Dessa vez lendo Emily de New Moon, reconheci cada personagem secundário, cada evento, e saboreei reencontrá-los. Entretanto, uma coisa também mudou: encontrei-me pensando menos sobre a heroína do romance, por estar mais e mais curiosa sobre a autora, sobre o idealismo e a amargura que foi colocada em página, como ela atingiu seu tom, e quais foram suas fontes emocionais e literárias. Em outras palavras, eu vi Emily mais como uma construção do que como costumava vê-la, que era como amiga e guia espiritual.

Emily de New Moon (1998)

Porém, isso não significa que o livro perdeu seu poder inspirador e cicatrizante para mim; em vez disso, o locus de controle tinha mudado. O poder não veio da história em si, mas da habilidade da autora de criar uma heroína tão singular e encantadora, até detalhes como a testa alta de Emily e sua imaginação hiperativa. Similarmente, quando fiquei chorosa ao final de Orgulho e Preconceito depois de quatro ou cinco leituras, não foi porque Lizzy é incrível ou porque ela e Darcy finalmente ficaram juntos – na realidade, eu vejo suas falhas mais claramente agora. Em vez disso, é porque estou maravilhada que Jane Austen os criou, os moveu e me fez continuar instigada, mesmo que veja os cordões sendo puxados.

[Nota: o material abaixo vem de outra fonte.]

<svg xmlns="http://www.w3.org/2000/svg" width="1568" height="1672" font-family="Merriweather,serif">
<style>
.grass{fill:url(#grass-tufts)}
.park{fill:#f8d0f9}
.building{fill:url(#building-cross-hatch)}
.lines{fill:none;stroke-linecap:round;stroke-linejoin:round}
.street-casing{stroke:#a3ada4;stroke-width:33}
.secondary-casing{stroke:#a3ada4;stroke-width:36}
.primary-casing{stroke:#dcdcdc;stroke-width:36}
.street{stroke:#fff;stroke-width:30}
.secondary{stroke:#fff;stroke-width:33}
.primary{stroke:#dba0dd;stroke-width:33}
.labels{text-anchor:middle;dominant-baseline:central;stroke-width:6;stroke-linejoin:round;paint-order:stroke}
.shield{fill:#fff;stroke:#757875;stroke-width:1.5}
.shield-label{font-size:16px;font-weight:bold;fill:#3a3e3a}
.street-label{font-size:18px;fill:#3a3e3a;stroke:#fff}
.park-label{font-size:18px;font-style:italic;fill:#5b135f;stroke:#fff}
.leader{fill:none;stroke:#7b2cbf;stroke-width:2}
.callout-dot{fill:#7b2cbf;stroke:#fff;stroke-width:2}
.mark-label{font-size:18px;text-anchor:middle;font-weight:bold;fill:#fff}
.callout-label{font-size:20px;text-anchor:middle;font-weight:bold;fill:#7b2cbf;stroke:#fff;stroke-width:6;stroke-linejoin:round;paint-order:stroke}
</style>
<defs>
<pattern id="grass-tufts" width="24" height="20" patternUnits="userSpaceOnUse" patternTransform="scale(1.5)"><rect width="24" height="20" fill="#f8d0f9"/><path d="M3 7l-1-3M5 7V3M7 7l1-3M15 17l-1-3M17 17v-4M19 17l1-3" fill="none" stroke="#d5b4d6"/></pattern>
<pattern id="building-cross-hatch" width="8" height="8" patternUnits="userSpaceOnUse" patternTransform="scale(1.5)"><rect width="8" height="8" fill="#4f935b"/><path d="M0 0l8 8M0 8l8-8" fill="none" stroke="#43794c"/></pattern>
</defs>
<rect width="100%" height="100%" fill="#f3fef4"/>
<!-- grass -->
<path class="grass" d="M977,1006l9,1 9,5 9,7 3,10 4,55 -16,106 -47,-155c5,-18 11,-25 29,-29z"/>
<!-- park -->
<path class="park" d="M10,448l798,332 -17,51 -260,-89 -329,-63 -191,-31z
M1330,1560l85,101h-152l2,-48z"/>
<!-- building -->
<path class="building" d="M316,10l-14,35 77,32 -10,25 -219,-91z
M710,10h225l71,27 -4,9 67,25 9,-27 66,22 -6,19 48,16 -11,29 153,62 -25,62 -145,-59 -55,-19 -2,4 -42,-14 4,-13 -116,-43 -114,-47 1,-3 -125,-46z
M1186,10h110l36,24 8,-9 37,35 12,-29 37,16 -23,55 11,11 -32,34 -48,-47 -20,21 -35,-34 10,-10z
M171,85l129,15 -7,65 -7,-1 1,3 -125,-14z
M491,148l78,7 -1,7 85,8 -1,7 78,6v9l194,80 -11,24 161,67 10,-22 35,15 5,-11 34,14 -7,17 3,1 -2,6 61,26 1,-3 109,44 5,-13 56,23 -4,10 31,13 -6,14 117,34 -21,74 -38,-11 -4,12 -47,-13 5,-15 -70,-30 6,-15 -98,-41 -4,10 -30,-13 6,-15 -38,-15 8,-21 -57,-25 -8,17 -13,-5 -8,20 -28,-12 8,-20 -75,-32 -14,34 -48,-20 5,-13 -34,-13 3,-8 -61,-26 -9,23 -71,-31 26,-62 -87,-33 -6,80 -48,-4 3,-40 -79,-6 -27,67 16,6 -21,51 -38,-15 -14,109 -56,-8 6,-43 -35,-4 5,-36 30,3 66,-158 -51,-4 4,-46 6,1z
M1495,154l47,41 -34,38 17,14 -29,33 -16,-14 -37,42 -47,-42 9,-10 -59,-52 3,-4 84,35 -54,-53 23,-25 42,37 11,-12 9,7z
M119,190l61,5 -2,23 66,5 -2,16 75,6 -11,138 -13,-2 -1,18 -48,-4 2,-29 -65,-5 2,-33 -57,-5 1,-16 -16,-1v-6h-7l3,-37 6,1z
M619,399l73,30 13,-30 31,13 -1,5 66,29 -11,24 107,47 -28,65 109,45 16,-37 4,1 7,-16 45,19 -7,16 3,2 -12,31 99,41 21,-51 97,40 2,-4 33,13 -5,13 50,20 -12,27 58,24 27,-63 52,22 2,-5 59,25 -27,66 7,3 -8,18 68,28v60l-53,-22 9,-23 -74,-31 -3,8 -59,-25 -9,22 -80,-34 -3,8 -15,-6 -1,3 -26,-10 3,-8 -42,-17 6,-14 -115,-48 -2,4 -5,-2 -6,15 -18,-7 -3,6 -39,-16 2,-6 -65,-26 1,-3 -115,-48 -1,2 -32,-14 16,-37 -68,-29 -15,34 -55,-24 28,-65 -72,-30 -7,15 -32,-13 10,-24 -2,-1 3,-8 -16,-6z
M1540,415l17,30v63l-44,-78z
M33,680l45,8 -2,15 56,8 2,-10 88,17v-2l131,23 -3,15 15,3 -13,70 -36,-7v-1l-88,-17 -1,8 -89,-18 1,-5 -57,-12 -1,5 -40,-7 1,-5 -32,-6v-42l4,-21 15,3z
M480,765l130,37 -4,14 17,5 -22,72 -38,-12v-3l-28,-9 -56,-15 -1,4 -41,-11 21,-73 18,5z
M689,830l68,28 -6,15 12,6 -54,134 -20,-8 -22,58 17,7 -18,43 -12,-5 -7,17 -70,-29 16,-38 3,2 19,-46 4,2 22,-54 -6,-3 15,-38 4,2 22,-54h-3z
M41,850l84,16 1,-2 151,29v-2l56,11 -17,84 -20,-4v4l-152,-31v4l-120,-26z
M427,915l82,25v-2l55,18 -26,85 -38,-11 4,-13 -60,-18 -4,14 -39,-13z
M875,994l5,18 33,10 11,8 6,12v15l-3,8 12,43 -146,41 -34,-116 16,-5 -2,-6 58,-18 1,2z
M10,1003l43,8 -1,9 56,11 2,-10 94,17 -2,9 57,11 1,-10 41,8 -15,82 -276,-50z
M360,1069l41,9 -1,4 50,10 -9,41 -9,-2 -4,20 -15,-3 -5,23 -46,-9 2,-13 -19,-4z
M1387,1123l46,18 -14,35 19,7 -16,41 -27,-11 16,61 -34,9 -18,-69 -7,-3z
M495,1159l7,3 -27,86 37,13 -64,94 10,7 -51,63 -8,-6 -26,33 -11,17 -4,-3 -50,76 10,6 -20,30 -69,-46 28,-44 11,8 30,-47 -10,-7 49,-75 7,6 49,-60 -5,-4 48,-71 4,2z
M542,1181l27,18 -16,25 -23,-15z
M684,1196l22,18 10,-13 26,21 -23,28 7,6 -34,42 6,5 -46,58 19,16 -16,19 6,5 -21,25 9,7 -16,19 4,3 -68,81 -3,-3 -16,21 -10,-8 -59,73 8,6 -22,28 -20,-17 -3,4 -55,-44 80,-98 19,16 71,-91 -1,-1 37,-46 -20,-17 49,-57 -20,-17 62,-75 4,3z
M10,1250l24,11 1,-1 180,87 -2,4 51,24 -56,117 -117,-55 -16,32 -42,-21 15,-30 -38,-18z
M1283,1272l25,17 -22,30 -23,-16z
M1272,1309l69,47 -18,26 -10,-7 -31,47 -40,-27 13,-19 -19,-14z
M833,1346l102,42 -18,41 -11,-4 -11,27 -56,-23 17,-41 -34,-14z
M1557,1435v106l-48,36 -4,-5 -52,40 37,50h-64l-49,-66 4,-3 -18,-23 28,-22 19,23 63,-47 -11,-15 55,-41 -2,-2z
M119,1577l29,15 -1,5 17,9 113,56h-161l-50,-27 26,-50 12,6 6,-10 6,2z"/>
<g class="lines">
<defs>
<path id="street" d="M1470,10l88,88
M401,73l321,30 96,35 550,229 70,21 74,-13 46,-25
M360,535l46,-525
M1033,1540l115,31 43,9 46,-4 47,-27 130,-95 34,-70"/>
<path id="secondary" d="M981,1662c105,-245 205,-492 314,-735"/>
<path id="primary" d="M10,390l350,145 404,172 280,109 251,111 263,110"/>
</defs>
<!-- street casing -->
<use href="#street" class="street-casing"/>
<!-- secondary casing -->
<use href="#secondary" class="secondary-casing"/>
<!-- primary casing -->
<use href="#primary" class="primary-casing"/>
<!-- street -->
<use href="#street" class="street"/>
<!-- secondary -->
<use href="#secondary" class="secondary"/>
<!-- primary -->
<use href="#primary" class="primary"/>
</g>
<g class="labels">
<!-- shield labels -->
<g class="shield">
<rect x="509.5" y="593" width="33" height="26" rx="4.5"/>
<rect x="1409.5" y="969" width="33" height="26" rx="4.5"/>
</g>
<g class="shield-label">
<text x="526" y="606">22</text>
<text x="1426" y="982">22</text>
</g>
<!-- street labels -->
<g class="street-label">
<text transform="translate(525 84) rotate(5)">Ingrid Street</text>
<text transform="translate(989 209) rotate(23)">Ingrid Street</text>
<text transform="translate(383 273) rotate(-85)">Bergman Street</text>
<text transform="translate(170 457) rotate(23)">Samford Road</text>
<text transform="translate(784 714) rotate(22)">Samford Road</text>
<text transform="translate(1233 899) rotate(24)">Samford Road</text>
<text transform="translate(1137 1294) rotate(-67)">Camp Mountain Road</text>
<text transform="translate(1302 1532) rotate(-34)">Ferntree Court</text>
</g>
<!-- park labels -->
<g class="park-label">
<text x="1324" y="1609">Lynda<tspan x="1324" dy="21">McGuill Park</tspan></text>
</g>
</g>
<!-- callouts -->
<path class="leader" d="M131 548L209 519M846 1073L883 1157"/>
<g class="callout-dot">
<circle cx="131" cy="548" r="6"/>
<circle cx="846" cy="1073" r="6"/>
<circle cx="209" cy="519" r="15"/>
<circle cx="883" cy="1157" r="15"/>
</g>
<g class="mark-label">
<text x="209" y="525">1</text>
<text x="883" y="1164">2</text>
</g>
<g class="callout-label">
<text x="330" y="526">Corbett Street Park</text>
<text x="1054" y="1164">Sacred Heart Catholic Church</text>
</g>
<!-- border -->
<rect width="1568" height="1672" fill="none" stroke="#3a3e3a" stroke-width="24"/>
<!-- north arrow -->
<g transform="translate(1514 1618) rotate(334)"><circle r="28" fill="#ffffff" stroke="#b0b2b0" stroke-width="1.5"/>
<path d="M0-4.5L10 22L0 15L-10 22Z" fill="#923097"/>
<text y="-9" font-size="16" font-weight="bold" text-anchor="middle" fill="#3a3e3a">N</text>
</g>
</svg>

A releitura oferece coisas que poucas outras experiências culturais oferecem: uma mistura de estabilidade e nova visão afiada. Na infância, “como nos tornamos acostumados a um mundo onde apenas a mudança é constante, a familiaridade do livro na hora de dormir é algo para se apegar. Adultos tampouco estão imunes a esses sentimentos”, Hephzibah Anderson escreveu no ano passado. “Em exceção que, frequentemente, esse não é o caso. Notamos novos detalhes. Nossas interpretações mudam à medida que evoluem”.

Ao longo de My Life in Middlemarch, Rebecca Mead escreve como a cada leitura de seu livro favorito, seus reconhecimentos dos personagens e simpatias mudam. Certamente, reler significa acessar constantemente o crescimento e perda da inocência, o que pode ser espiritualmente gratificante, mas também doloroso. Entretanto, essa mistura de vontade com luta, de se aninhar ao familiar enquanto aprende verdades difíceis, é o núcleo de qualquer prática espiritual infundida, seja meditação ou busca criativa. Reservar tempo para re-experimentar a arte que nós mais amamos no passado pode ser um modo de passar o tempo com nós mesmos, e mesmo com suas recompensas passando majoritariamente despercebidas, isso faz todas delas importantes para serem investigadas. Agora que terminei o primeiro livro de Emily, eu planejo reler toda a série e tentar trazer meus livros favoritos de volta para minha vida, sem ter medo de perder o “tempo produtivo”.